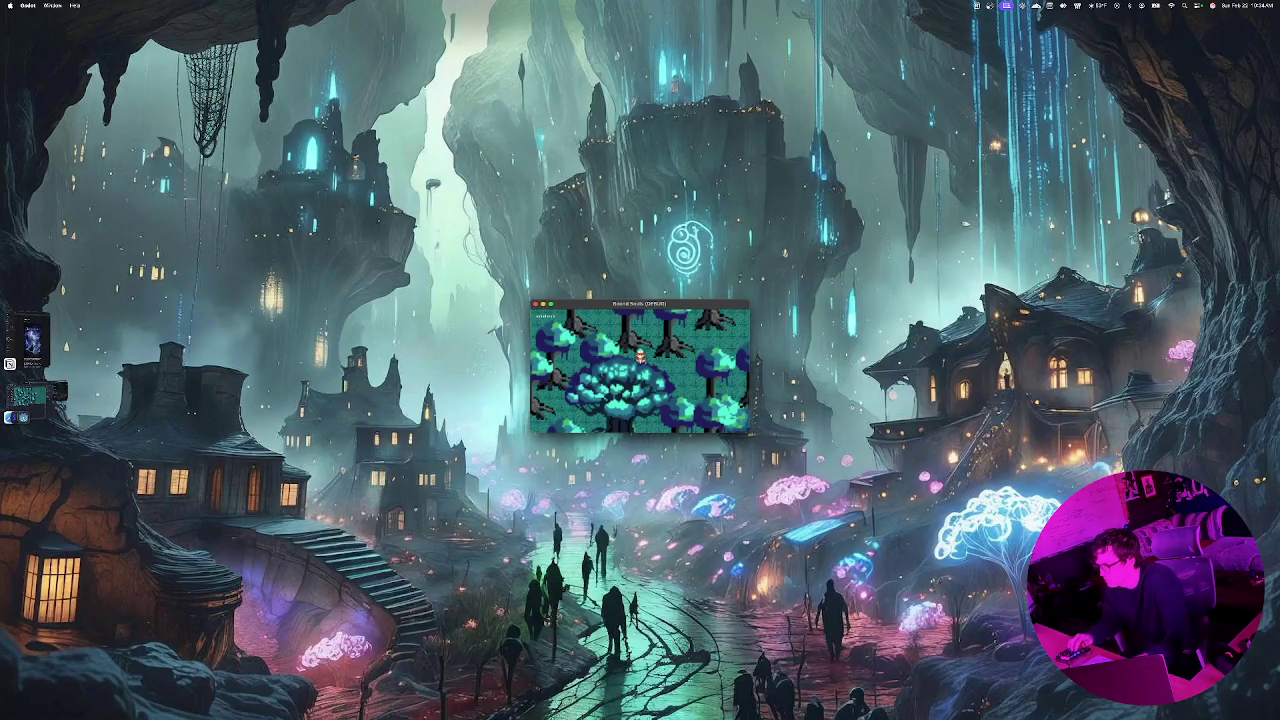
{"action": "key", "text": "Right"}
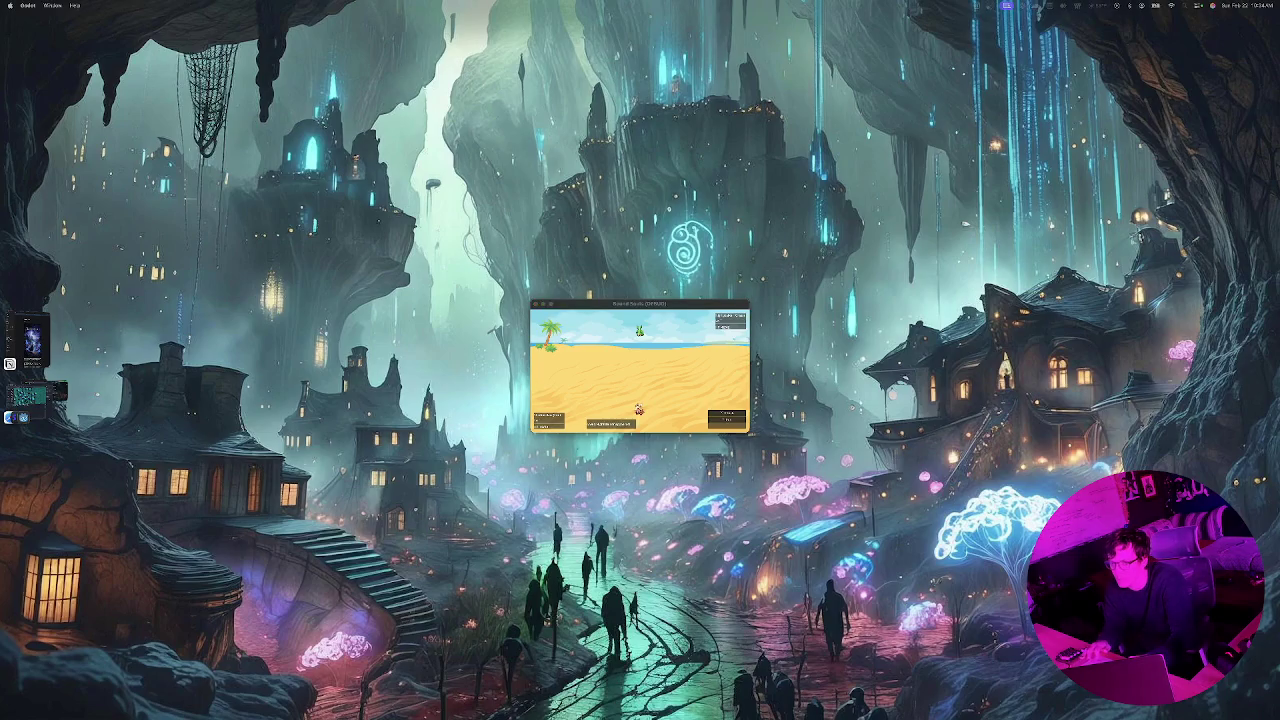
{"action": "left_click", "coordinate": [28, 395]}
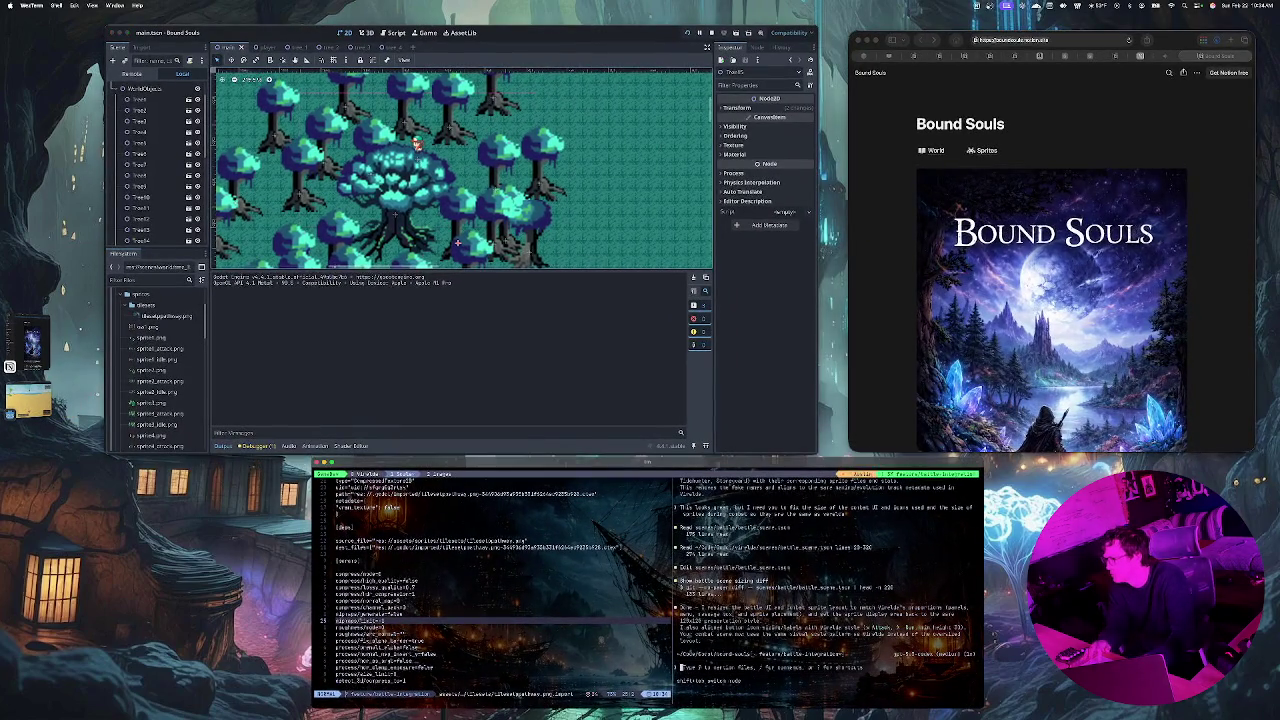
Step: Tell the AI agent the battle scene is still too small and should be bigger to fit the screen
{"action": "type", "text": "run the"}
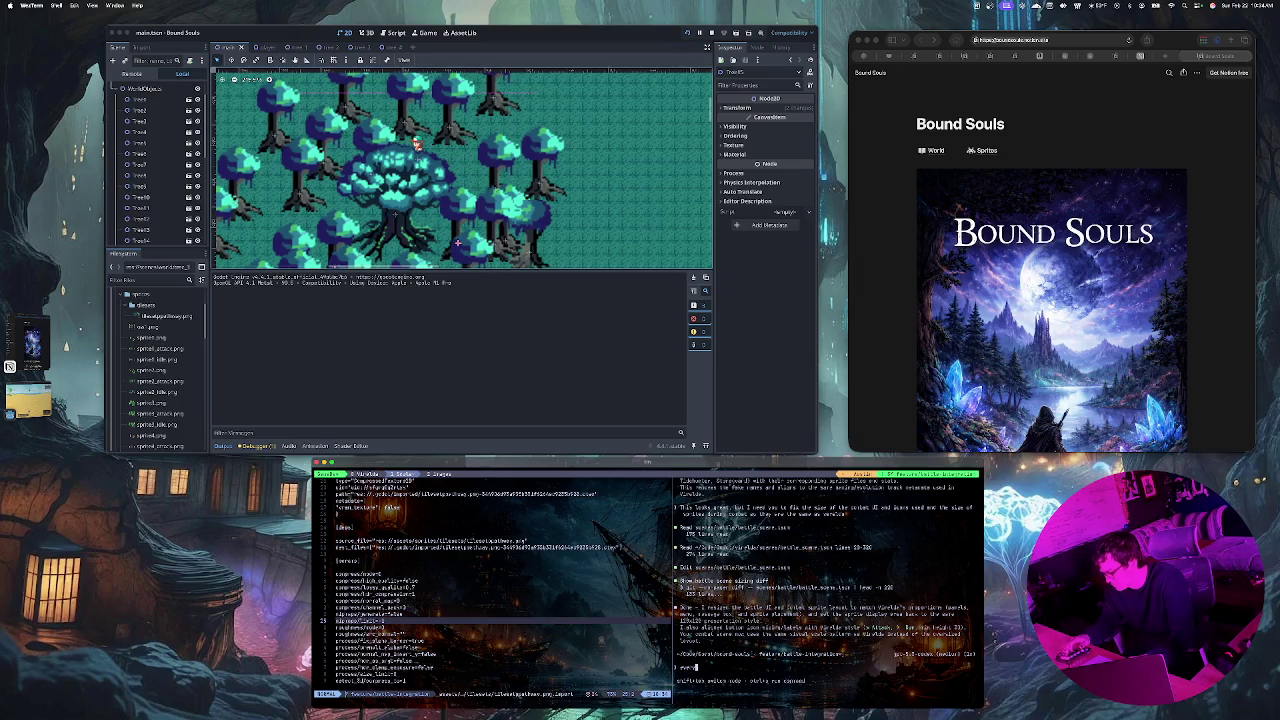
{"action": "type", "text": " is"}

----------

**What the task requires:**
When the word "text" occurs in a line above, list that line.

**Reply:**
{"action": "key", "text": "Right"}
{"action": "type", "text": "run the"}
{"action": "type", "text": " is"}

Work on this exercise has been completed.